Today came news that a prototype robot-driven car, developed by Google, was at fault in a car accident near Google’s Mountain View, CA headquarters. Google’s engineers, for their part, claim that a human driver who overrode the robotic autopilot was at fault in the accident, rather than the software that normally drives the vehicle.
Robotically-driven cars are inevitable. The Google Car involved in the Mountain View accident had logged 160,000 miles without incident. We are really close to the mass development of very reliable robotically-driven cars.
And when the day comes that robotically-driven cars are common and their use widespread, we will have to have a reworking of the current legal regime of fault-based negligence in car accidents. Ideally, we should get started on that overhaul of our legal principles right now to insure that fear of liability does not stifle the marketing of driverless cars.
To see why we need to change the laws that govern car accidents in order to accommodate driverless cars, imagine a situation where a driverless vehicle is responsible for a car accident and the human operator did not interfere with or override the robot pilot. Who should be liable for the damages? The “driver” who did nothing other than sit in the car’s driver seat and select the car’s destination?

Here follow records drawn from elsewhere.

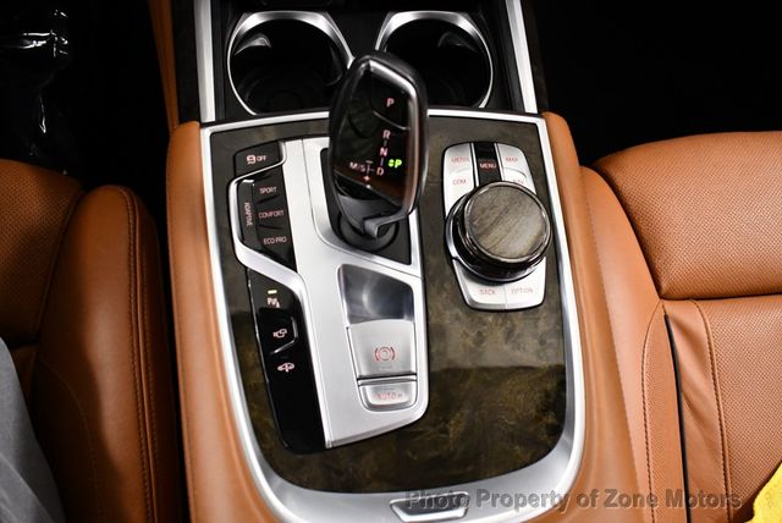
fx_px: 783
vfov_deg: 36.9
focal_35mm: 36
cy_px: 262
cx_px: 391
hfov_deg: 53.1
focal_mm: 18
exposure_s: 1/125
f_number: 3.5
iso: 2500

It would be difficult to hold the human “driver” at fault in such an accident under the fault-based negligence regime that currently governs car accidents. After all, the conduct of the driver who caused the accident (getting in the car, programming in the car’s destination) is indistinguishable from the conduct of the driver who gets in a car, programs its destination and arrives safely at his destination. It is difficult to see how the conduct of the former driver, who got in an accident, can be considered negligent, given that our Anglo-American concept of negligence requires that a person liable for negligence have acted “unreasonably” and the driver who was involved in the accident acted in the exact same way as the driver whose voyage was entirely uneventful.
Since, presumably, most accidents involving robot-driven vehicles will be due to some software error, perhaps the victims of robot car accidents will sue Google or other robot car manufacturers in product liability actions for selling defective products (defective software code). Such a system would insure that accident victims are compensated, but it would also mean that robot car manufacturers — the Googles, Fords and Toyotas of the world — would become the insurer of every car accident. Could any car manufacturer afford such a burden? Likely not.
It seems what we need therefore — in order to insure that the victims of robot-driven cars are compensated — is new legislation which would change the common law rules that govern car accidents. In particular, we need a system of compulsory auto insurance and a new legislatively-created rule that the owners of driverless cars are responsible for all accidents that they cause, regardless of whether they were piloting the car at the moment the accident occurred.
Such a change would replace our current negligence-based system of liability for car accidents with a strict liability regime that makes cars’ owners automatically liable for any damage caused by their cars, but it seems the only workable legal framework for a future of driverless cars.
Under the current legal regime, car manufacturers would have to insure every accident on their own, a burden that no company, even one as large as Google, can afford.